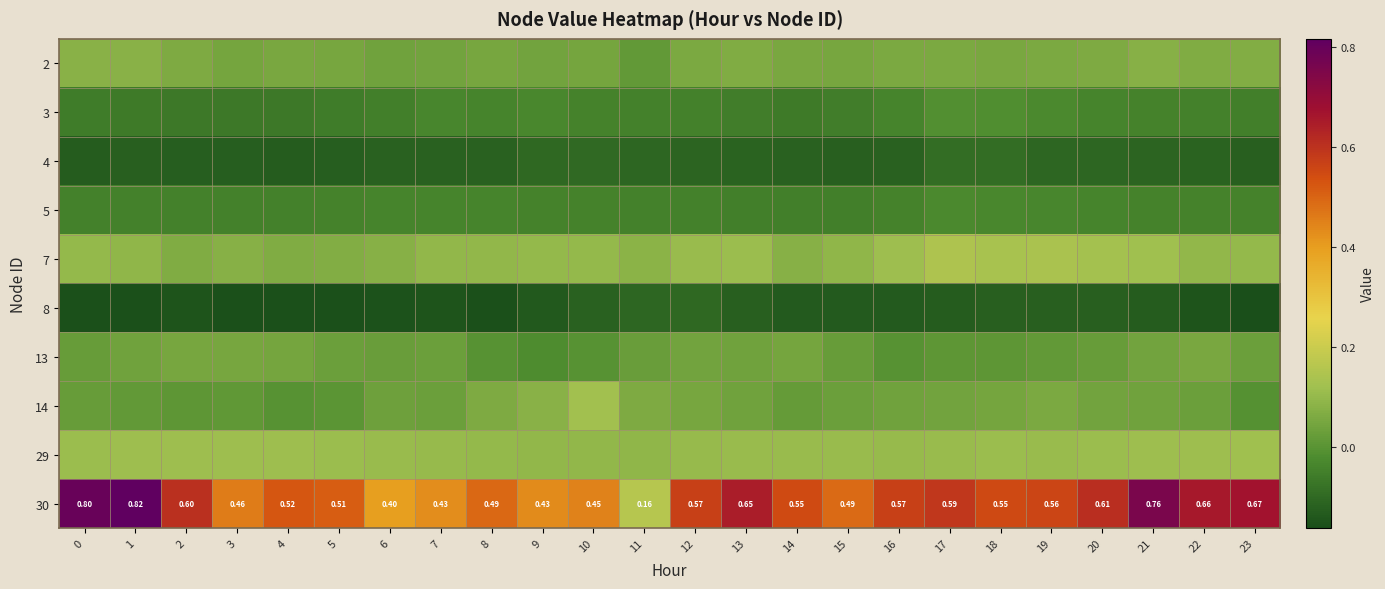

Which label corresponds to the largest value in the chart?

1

--

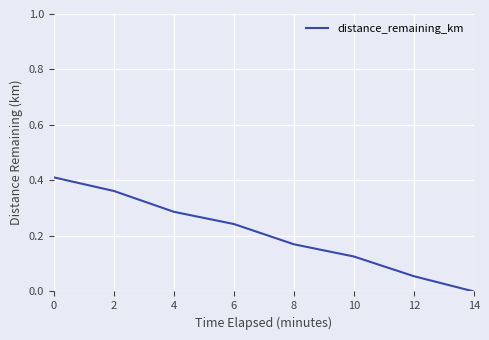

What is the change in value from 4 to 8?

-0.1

...

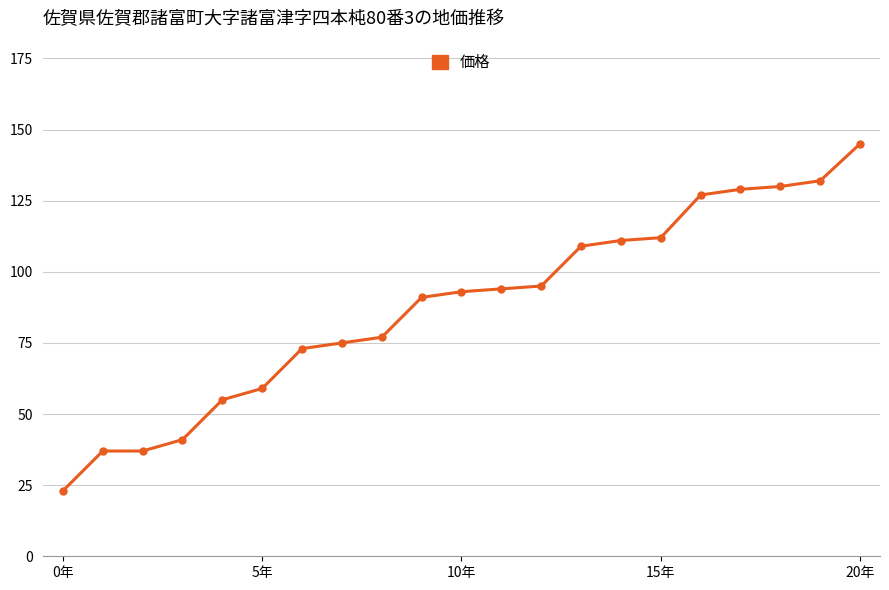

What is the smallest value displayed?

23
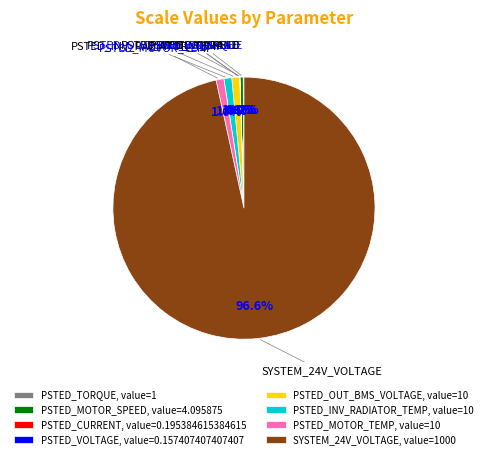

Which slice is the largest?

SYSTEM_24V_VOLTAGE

TASK REQUIREMENTS: Pull out each line of the data above that contains the word "largest".

WRITTEN ANSWER:
Which label corresponds to the largest value in the chart?
Which slice is the largest?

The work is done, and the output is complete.